▶ **Exercise requirements**
Pull from the data below each line where the word "align" occurs, and copy it.

------------

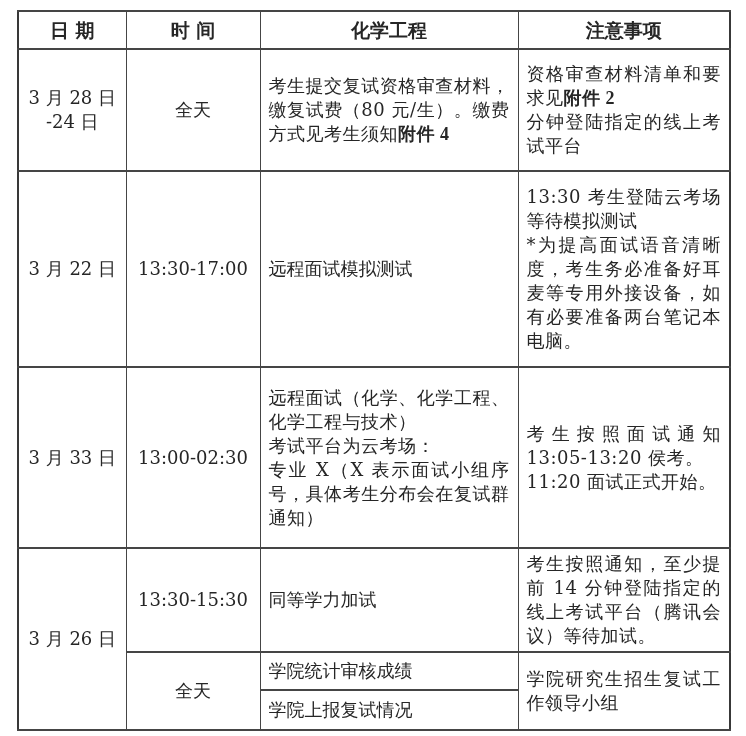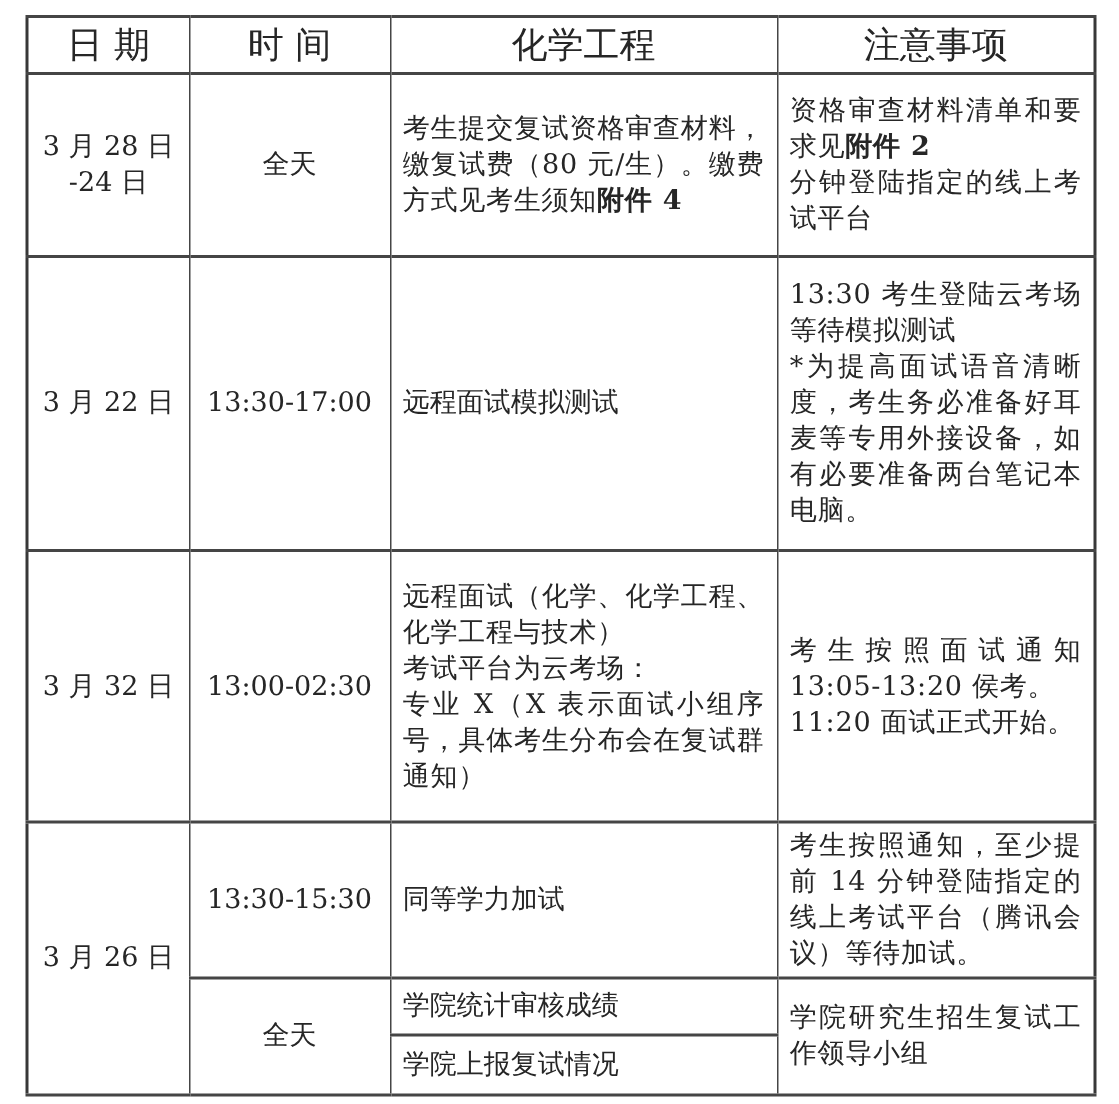--- a/index.html
+++ b/index.html
@@ -34,34 +34,34 @@
 
   tr.rh  { height: 38px; }
   tr.r1  { height: 122px; }
   tr.r2  { height: 196px; }
   tr.r3  { height: 181px; }
   tr.r4a { height: 93px; }
   tr.r4b { height: 38px; }
   tr.r4c { height: 40px; }
 
   th {
-    font-weight: 400;
-    font-size: 24px;
+    font-weight: 700;
+    font-size: 19px;
     text-align: center;
   }
   td.c-date, td.c-time { text-align: center; }
   td.c-text { text-align: left; }
 
   p { margin: 0; }
   p.just {
     text-align: justify;
     text-justify: inter-ideograph;
     letter-spacing: 0.5px;
   }
-  .bold { font-weight: 700; }
+  .bold { font-weight: 700; font-family: Liberation Serif, serif; }
 </style>
 </head>
 <body>
 
 <div class="page">
   <table class="schedule">
     <colgroup>
       <col class="c1">
         <col class="c2">
         <col class="c3">
@@ -97,21 +97,21 @@
       <td class="c-text">
         <p>远程面试模拟测试</p>
       </td>
       <td class="c-text">
         <p class="just">13:30 考生登陆云考场等待模拟测试</p>
         <p class="just">*为提高面试语音清晰度，考生务必准备好耳麦等专用外接设备，如有必要准备两台笔记本电脑。</p>
       </td>
     </tr>
 
     <tr class="r3">
-      <td class="c-date">3 月 32 日</td>
+      <td class="c-date">3 月 33 日</td>
       <td class="c-time">13:00-02:30</td>
       <td class="c-text">
         <p class="just">远程面试（化学、化学工程、化学工程与技术）</p>
         <p class="just">考试平台为云考场：</p>
         <p class="just">专业 X（X 表示面试小组序号，具体考生分布会在复试群通知）</p>
       </td>
       <td class="c-text">
         <p class="just">考生按照面试通知 13:05-13:20 侯考。</p>
         <p class="just">11:20 面试正式开始。</p>
       </td>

------------

▶ **Response to this task**
     text-align: center;
   td.c-date, td.c-time { text-align: center; }
   td.c-text { text-align: left; }
     text-align: justify;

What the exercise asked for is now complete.